[Start of section]

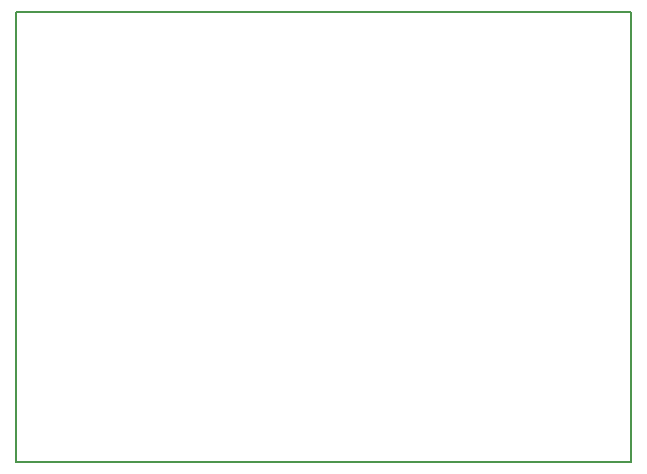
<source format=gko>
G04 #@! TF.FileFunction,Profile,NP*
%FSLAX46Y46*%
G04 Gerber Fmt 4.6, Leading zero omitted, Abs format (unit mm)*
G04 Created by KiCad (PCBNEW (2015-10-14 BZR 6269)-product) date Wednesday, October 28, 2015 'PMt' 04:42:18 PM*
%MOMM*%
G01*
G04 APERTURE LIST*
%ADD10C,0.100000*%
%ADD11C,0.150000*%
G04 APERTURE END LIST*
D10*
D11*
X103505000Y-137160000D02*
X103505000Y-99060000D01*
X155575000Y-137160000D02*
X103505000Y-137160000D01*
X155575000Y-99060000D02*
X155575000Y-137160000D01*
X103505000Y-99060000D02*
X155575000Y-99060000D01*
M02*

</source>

[End of section]
[Start of section]

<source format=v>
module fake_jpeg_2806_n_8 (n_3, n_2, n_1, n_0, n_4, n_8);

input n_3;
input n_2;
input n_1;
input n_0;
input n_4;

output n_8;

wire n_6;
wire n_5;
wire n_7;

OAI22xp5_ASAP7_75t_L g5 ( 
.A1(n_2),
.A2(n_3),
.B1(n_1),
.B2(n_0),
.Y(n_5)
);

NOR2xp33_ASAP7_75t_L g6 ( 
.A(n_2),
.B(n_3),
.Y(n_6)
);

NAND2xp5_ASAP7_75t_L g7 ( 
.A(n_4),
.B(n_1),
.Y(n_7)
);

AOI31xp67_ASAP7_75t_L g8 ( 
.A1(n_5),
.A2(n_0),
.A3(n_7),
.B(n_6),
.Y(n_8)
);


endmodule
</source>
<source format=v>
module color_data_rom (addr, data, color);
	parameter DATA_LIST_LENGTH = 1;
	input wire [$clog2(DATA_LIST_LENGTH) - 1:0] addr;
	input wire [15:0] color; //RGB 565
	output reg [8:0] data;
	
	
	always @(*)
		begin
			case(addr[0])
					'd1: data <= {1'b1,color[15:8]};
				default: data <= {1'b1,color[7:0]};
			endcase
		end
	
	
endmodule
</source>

[End of section]
[Start of section]

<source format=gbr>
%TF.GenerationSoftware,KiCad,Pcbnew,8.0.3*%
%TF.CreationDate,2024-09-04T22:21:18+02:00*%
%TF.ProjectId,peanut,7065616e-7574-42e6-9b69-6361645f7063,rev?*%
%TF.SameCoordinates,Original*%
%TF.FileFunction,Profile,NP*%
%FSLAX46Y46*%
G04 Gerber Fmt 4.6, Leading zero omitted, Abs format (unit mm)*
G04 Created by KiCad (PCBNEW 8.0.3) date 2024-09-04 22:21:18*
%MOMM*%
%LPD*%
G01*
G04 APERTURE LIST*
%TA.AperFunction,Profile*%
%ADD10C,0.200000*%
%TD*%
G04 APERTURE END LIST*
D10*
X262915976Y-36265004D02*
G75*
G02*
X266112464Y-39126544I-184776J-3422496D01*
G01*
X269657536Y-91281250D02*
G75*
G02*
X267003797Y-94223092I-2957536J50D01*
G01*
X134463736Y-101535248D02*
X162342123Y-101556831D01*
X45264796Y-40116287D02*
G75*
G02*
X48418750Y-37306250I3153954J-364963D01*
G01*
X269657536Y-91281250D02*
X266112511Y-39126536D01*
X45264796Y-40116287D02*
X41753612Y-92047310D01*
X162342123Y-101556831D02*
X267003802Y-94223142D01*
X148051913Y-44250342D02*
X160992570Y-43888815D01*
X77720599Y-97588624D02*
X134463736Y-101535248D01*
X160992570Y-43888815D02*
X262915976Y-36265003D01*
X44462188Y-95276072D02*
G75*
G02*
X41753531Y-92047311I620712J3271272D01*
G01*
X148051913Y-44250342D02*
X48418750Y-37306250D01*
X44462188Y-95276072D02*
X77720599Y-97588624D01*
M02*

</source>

[End of section]

• [ABOUT THIS TASK]:
Find how many lines above include "wire", then write only that count.

• [OUTPUT FOR THIS EXERCISE]:
5